Politico: “Why not me?” Big-city mayors watch with envy as South Bend, Ind., Mayor Pete Buttigieg surges.

The Associated Press: Beto O’Rourke, the former congressman from Texas, plans “reintroduction” as 2020 buzz fizzles.

While Biden holds firm atop the field, those trailing him are trying to score points on policy, and some are trying to do in a timely fashion.

Sen. Amy Klobuchar (D-Minn.) made one of the first trips by a presidential candidate to Puerto Rico, which has been in the news lately amid the fight for disaster aid and what Democrats see as Trump’s dismissal of the territory and its recovery from devastating hurricanes.

Some candidates are taking aim at Biden, particularly over combating climate change. After an adviser for Biden described a pending policy proposal as a push to seek a “middle ground,” progressives in the race weighed in. Sanders and Washington Gov. Jay Inslee (D) both criticized the former vice president, while Rep. Alexandria Ocasio-Cortez (D-N.Y.), a leading progressive voice in Congress, said a “middle ground” plan is a “dealbreaker” (The New York Times).

Jonathan Allen: As Biden predicts a shorter race, rivals dig in for long fight.

Another area where Democrats have tried to carve out space is the economy, which Trump is sure to claim as his own given the 3.6 percent unemployment rate and rising wages. However, as Max Greenwood reports, Democrats have avoided giving Trump credit for a strong economy. Instead, they salute former President Obama and the policies he shepherded after the Great Recession.

The presidential race is expected to get more crowded this week as Bullock, the two-term Montana governor, takes the plunge, bringing the number of Democrats in the race to 23.

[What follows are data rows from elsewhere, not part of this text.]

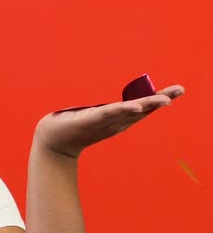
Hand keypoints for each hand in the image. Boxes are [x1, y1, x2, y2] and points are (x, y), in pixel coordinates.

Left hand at [33, 85, 184, 157]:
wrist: (53, 141)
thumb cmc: (74, 127)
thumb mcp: (95, 117)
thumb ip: (108, 111)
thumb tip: (116, 101)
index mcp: (118, 119)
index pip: (143, 108)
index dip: (160, 99)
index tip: (178, 90)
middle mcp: (115, 122)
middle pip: (142, 109)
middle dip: (160, 100)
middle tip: (179, 90)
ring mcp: (104, 122)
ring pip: (129, 111)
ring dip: (146, 105)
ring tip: (164, 100)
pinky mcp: (91, 120)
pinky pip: (108, 113)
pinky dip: (121, 110)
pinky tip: (134, 106)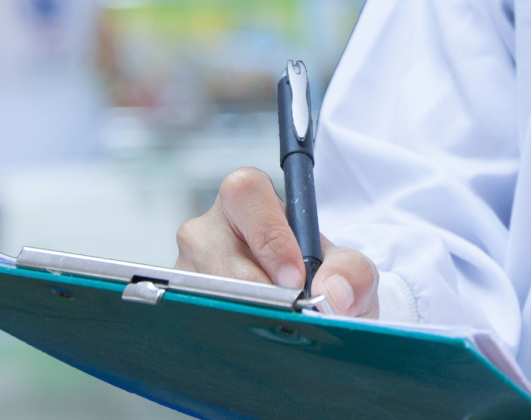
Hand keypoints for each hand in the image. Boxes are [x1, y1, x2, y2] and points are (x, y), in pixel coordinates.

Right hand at [174, 167, 379, 317]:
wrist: (308, 314)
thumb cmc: (321, 280)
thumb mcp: (349, 273)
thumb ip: (352, 272)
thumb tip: (332, 292)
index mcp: (250, 202)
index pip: (245, 193)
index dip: (268, 234)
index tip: (294, 277)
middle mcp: (211, 227)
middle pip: (212, 245)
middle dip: (252, 285)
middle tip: (282, 310)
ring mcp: (189, 264)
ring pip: (200, 285)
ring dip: (239, 310)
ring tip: (269, 326)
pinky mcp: (178, 299)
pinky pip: (192, 312)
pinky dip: (225, 329)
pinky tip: (247, 336)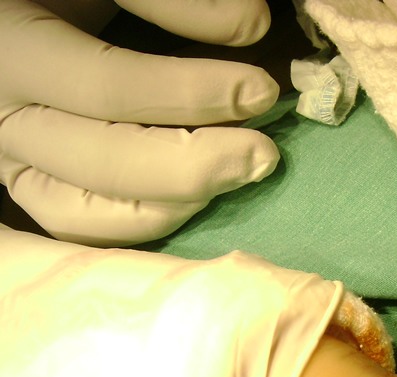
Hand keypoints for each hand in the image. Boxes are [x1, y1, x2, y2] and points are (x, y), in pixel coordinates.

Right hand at [0, 0, 279, 245]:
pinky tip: (198, 201)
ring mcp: (12, 160)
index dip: (189, 95)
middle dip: (194, 166)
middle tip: (263, 155)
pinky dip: (144, 222)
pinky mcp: (30, 188)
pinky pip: (84, 228)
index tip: (260, 90)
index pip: (106, 88)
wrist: (23, 17)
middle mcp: (4, 117)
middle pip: (102, 165)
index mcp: (13, 49)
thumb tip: (251, 24)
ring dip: (174, 205)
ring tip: (234, 178)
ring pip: (88, 213)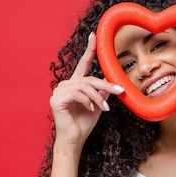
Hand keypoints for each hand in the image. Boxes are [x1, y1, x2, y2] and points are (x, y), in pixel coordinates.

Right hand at [49, 32, 124, 147]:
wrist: (75, 140)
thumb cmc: (83, 124)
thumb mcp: (97, 104)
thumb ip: (101, 91)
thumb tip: (109, 78)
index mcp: (74, 85)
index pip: (82, 65)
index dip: (88, 50)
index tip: (94, 36)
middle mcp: (65, 86)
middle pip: (88, 78)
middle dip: (105, 85)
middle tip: (119, 91)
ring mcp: (58, 92)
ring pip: (84, 86)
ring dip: (98, 96)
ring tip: (104, 107)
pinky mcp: (56, 100)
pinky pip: (76, 93)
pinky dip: (87, 100)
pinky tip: (90, 108)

Bullock, who won reelection by four points despite Trump carrying the state by nearly 21 points, teased an announcement on Saturday, before releasing a second video on Sunday showing his children creating a pros and cons list for a 2020 campaign.

The Hill: Top Dem money man puts muscle behind Latino mobilization.

The New York Times: Iowa’s likely outcome for 2020 contenders: A field of broken dreams.

The Associated Press: Wisconsin Republican Party rebuilds for 2020.

On the GOP side of presidential politics, Trump has some campaign-related stops on deck this week, with a stop in Louisiana on Tuesday and a trip to New York on Thursday. Trump is expected to dine in New Orleans with the winner of a fundraising raffle during his trip to Louisiana, which will double as an official event to discuss jobs, energy and infrastructure (The Advocate).

Trump will fly to New York City on Thursday to headline a fundraiser for his reelection campaign. Beyond annual remarks at the United Nations, the president has largely bypassed his home town since his inauguration (The New York Times).